(TEXT BLOCK):
You can use .indexOf () , you do not need jQuery.
If you are going to repeat this check several times you can do a function for this.
I suggest storing these numbers in arrays:
var numerosA = [1,3,5,6,7,9,10];
var numerosB = [2,4,8,11,12,17];
and then check the new number with these:
numerosA.indexOf(1) != -1 // true
numerosA.indexOf(2) != -1 // false
numerosB.indexOf(1) != -1 // false
numerosB.indexOf(2) != -1 // true
The .indexOf () gives the position of that number inside of the array. If the number does not exist in the array it will give -1
.
You can also use a ternary for this. In this case you could do:
var resultado = numerosA.indexOf(seuNumero) != -1 ? 'Sim' : 'Não';
Example applied to a function , in this example giving a third answer for erroneous cases:
var numerosA = [1, 3, 5, 6, 7, 9, 10];
var numerosB = [2, 4, 8, 11, 12, 17];
function verificar(nr) {
if (numerosA.indexOf(nr) != -1) return 'Sim!';
else if (numerosB.indexOf(nr) != -1) return 'Não!';
return 'Não existe em nenhuma...';
}
alert(verificar(1)); // Sim!
alert(verificar(2)); // Não!
alert(verificar(500)); // Não existe em nenhuma...

(SOURCE DATA):
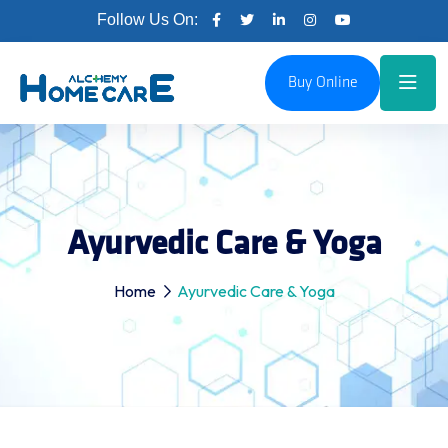
Follow Us On:
Buy Online
Ayurvedic Care & Yoga
Home
Ayurvedic Care & Yoga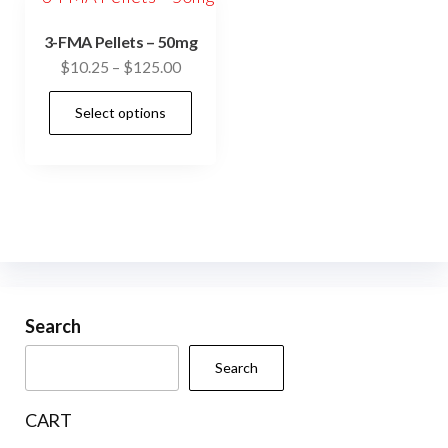
3-FMA Pellets – 50mg
Price
$
10.25
–
$
125.00
range:
This
Select options
$10.25
product
through
has
$125.00
multiple
variants.
The
options
may
be
Search
chosen
Search
on
the
CART
product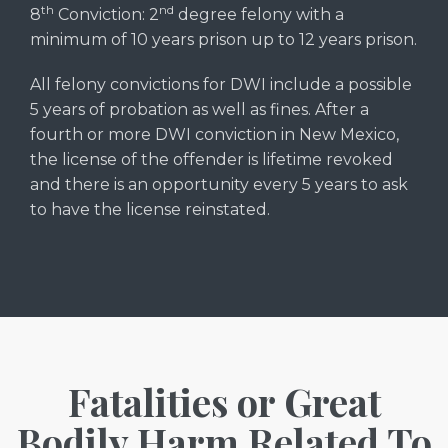
th
nd
8
Conviction: 2
degree felony with a
minimum of 10 years prison up to 12 years prison.
All felony convictions for DWI include a possible
5 years of probation as well as fines. After a
fourth or more DWI conviction in New Mexico,
the license of the offender is lifetime revoked
and there is an opportunity every 5 years to ask
to have the license reinstated.
Fatalities or Great
Bodily Harm Related To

(TASKS TO CARRY OUT):
a - Answer the following about the answer on .indexOf(), one line each:
(i) Which array contains the number 11?
(ii) What value does .indexOf() give when the number does not exist in the array?
(iii) What does verificar(500) return?
b - In one to three sentences, explain why each check in the answer on .indexOf() compares the result with -1.
c - From the answer on .indexOf(), return the stretch from "You can also" through "alert(verificar(1)); // Sim!" without any change.

(SOLUTIONS TO THE PROBLEMS):
a -
(i) numerosB
(ii) -1
(iii) 'Não existe em nenhuma...'

b - .indexOf() gives the position of the number inside the array, and it gives -1 if the number does not exist in the array. A result other than -1 therefore means the number is in that array.

c -
You can also use a ternary for this. In this case you could do:
var resultado = numerosA.indexOf(seuNumero) != -1 ? 'Sim' : 'Não';
Example applied to a function , in this example giving a third answer for erroneous cases:
var numerosA = [1, 3, 5, 6, 7, 9, 10];
var numerosB = [2, 4, 8, 11, 12, 17];
function verificar(nr) {
if (numerosA.indexOf(nr) != -1) return 'Sim!';
else if (numerosB.indexOf(nr) != -1) return 'Não!';
return 'Não existe em nenhuma...';
}
alert(verificar(1)); // Sim!